To-do item:
From the entries below, return only the lines starting at the one that contains "- [x] Touch gesture support" and ending at the one that contains "2. **Touch-first design**", exactly as they stand.
══ Data records ══
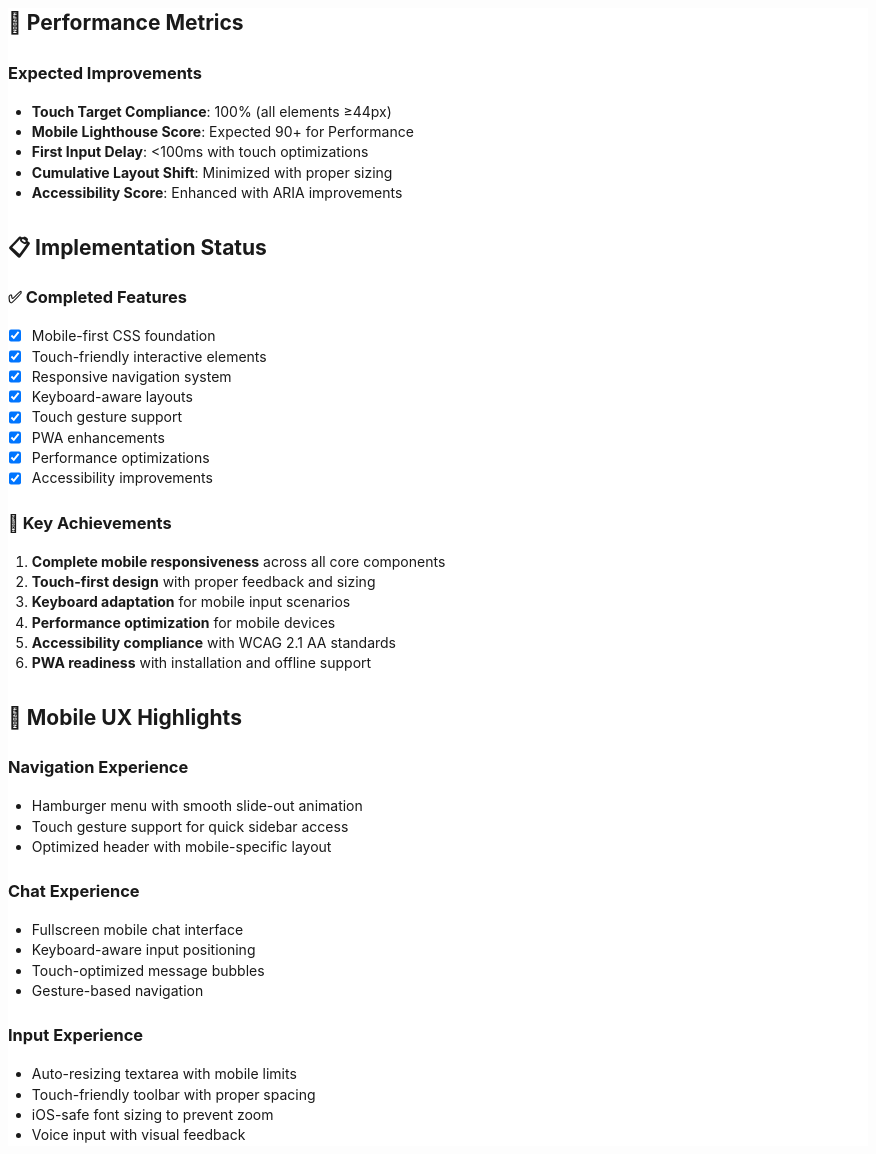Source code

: ## 🚀 Performance Metrics

### **Expected Improvements**
- **Touch Target Compliance**: 100% (all elements ≥44px)
- **Mobile Lighthouse Score**: Expected 90+ for Performance
- **First Input Delay**: <100ms with touch optimizations
- **Cumulative Layout Shift**: Minimized with proper sizing
- **Accessibility Score**: Enhanced with ARIA improvements

## 📋 Implementation Status

### ✅ **Completed Features**
- [x] Mobile-first CSS foundation
- [x] Touch-friendly interactive elements
- [x] Responsive navigation system
- [x] Keyboard-aware layouts
- [x] Touch gesture support
- [x] PWA enhancements
- [x] Performance optimizations
- [x] Accessibility improvements

### 🎯 **Key Achievements**
1. **Complete mobile responsiveness** across all core components
2. **Touch-first design** with proper feedback and sizing
3. **Keyboard adaptation** for mobile input scenarios
4. **Performance optimization** for mobile devices
5. **Accessibility compliance** with WCAG 2.1 AA standards
6. **PWA readiness** with installation and offline support

## 📱 Mobile UX Highlights

### **Navigation Experience**
- Hamburger menu with smooth slide-out animation
- Touch gesture support for quick sidebar access
- Optimized header with mobile-specific layout

### **Chat Experience**
- Fullscreen mobile chat interface
- Keyboard-aware input positioning
- Touch-optimized message bubbles
- Gesture-based navigation

### **Input Experience**
- Auto-resizing textarea with mobile limits
- Touch-friendly toolbar with proper spacing
- iOS-safe font sizing to prevent zoom
- Voice input with visual feedback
═══
Task answer:
- [x] Touch gesture support
- [x] PWA enhancements
- [x] Performance optimizations
- [x] Accessibility improvements

### 🎯 **Key Achievements**
1. **Complete mobile responsiveness** across all core components
2. **Touch-first design** with proper feedback and sizing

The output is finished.